Поляков совсем перестал думать о собрании. Стали съезжаться в Зеленую Поляну из других сел, перед самым началом приехал представитель из района. Поляков думал не об исходе собрания и не о том, как выступить и что сказать, а думал о делах, которые необходимо решать на следующий день.
Выбирали членов правления из пятнадцати человек, ревизионную комиссию, списки были утрясены заранее. В самый последний момент, когда ставили на голосование, произошла заминка. Раздался дерзкий женский голос из задних рядов.
— Прокофьеву даю отвод! Хватит! Кой год ходит в членах, а с него — как с козла молока. При Лобове был, при Тахинине был — и теперь? За какие такие красивые глаза? Кладовщиком был? Был. Завфермой был? Был. Строителем, бригадиром? Везде был. А толку чуть.
— Подожди, товарищ Лабода, — сказал ведущий собрание Чернояров. — Что предлагаешь?
— Ничего я не предлагаю. Нечего пустое место в правление выбирать.
— Так, Тоська, крой их!
— Ну и доярки у нас!
— Го-го-го! Ишь разделала бедолагу, хоть на лопате выноси.
— Морду-то наела — жаром пышет!
— Так отчего телятам молока не хватает?
— А ты давай на наше место и пей, пока лопнешь, — окрысилась Тоська, скинув толстую клетчатую шаль. — Стыда у вас, у мужиков, ни в одном глазу. Как тараканы, теплые щели себе отыскали. А баба вам и швец, и жнец, и в дуду игрец. Какой из Прокофьева член? Не член — грех один. Да и сам он не скажет, за что его всюду тычут. Слова не дождешься, только сидит моргает. Ну чего ты, скажи, моргаешь?
Прокофьев, красный как вареный рак, поднялся, подталкиваемый со всех сторон, высокий ростом и неимоверно худой, с лошадиным лицом и редкими оспинами, растерянно оглянулся по сторонам. Долго отнекивался и высказался наконец:
— По мне что, по мне ничего. Не шуми, Таисия, что я тебе, борщ помешал? Хочете — выбирайте, хочете — нет.
— Слышали? Вот и весь с него спрос. В том и дело, что тебе все одно, хоть в лоб, хоть по лбу, — не преминула от-ругнуться Тоська Лабода.
Поляков вопросительно посмотрел на Черноярова. Тот отвел глаза, засмеялся:
— А пожалуй, она права. Он у нас по традиции из списка в список перекочевывает — фронтовик, награды имеет.
— Марфу Лобову надо выбрать заместо, вот кого, — сказала Тоська Лабода и села, и вокруг зашумели, и шум стоял долго.
Все неожиданно расшевелились, многим стало даже обидно, что не они увидели, а увидела эта крикливая и едучая на язык доярка.

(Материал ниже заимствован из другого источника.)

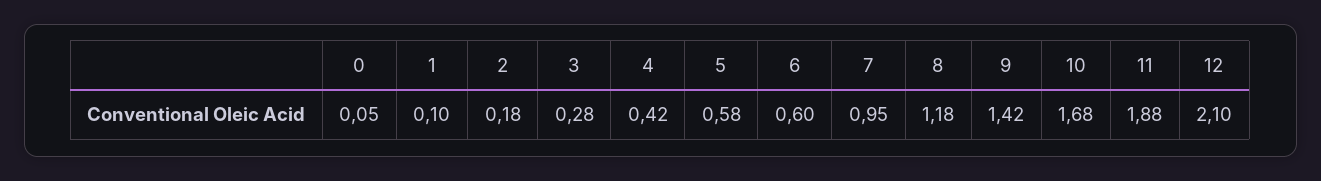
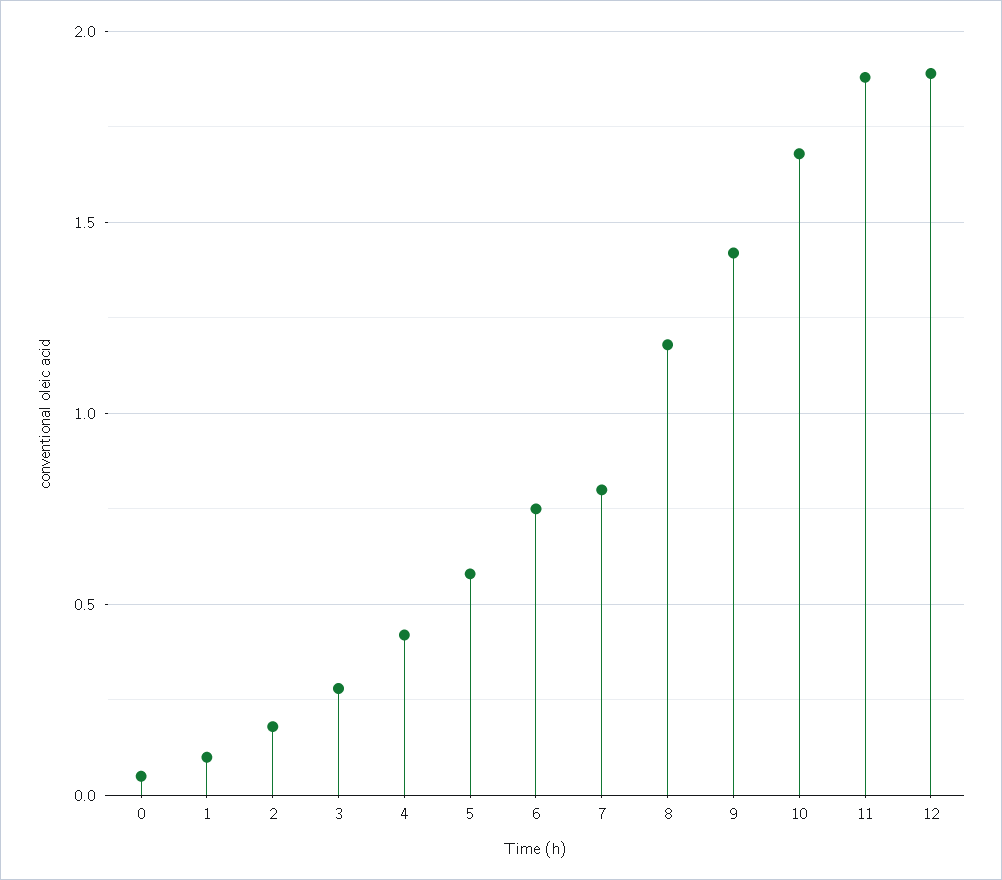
6: 0.6 -> 0.75
7: 0.95 -> 0.8
12: 2.1 -> 1.9

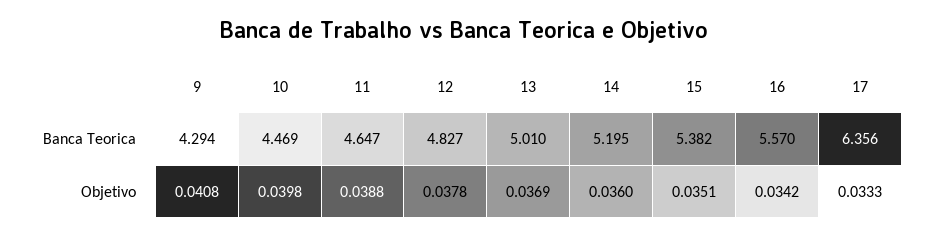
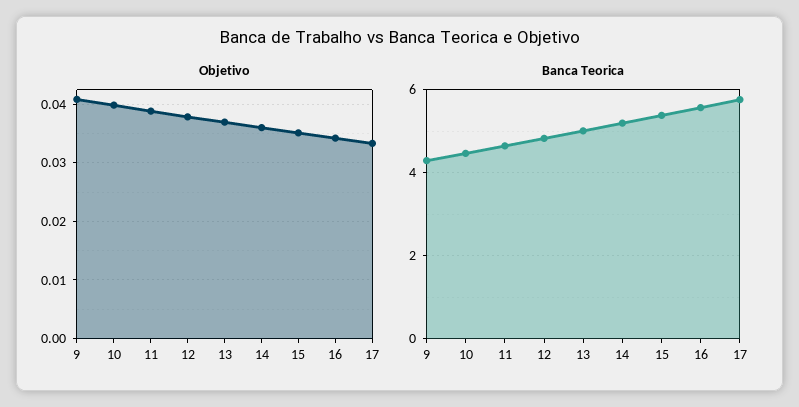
Banca Teorica, 17: 6.356 -> 5.8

Она первой назвала Марфу Лобову, и возразить нечего. Марфа стоила. Работает баба рук не покладая; если нужно, всегда скажет хоть кому, не постесняется.
— Ставь на голосование.
Глядя на дружно поднятые руки, Поляков волновался. Ему было тоже немного обидно, что не он выдвинул Лобову. Он радовался за Марфу, вспоминая далекие послевоенные годы и ее, молодой, дерзкой. Об этом сейчас не стоило вспоминать, он откашлялся, стал глядеть в зал на голосующих и думать о делах.
Когда расходились и поздравляли его, он смутился, сказал что-то невпопад, выразил готовность работать верой и правдой, и прозвучало это неестественно и глупо. Он хотел поправиться и только больше испортил. Стоявшая неподалеку Марфа Лобова глядела на него насмешливо-сосредоточенно. Он пробрался к ней.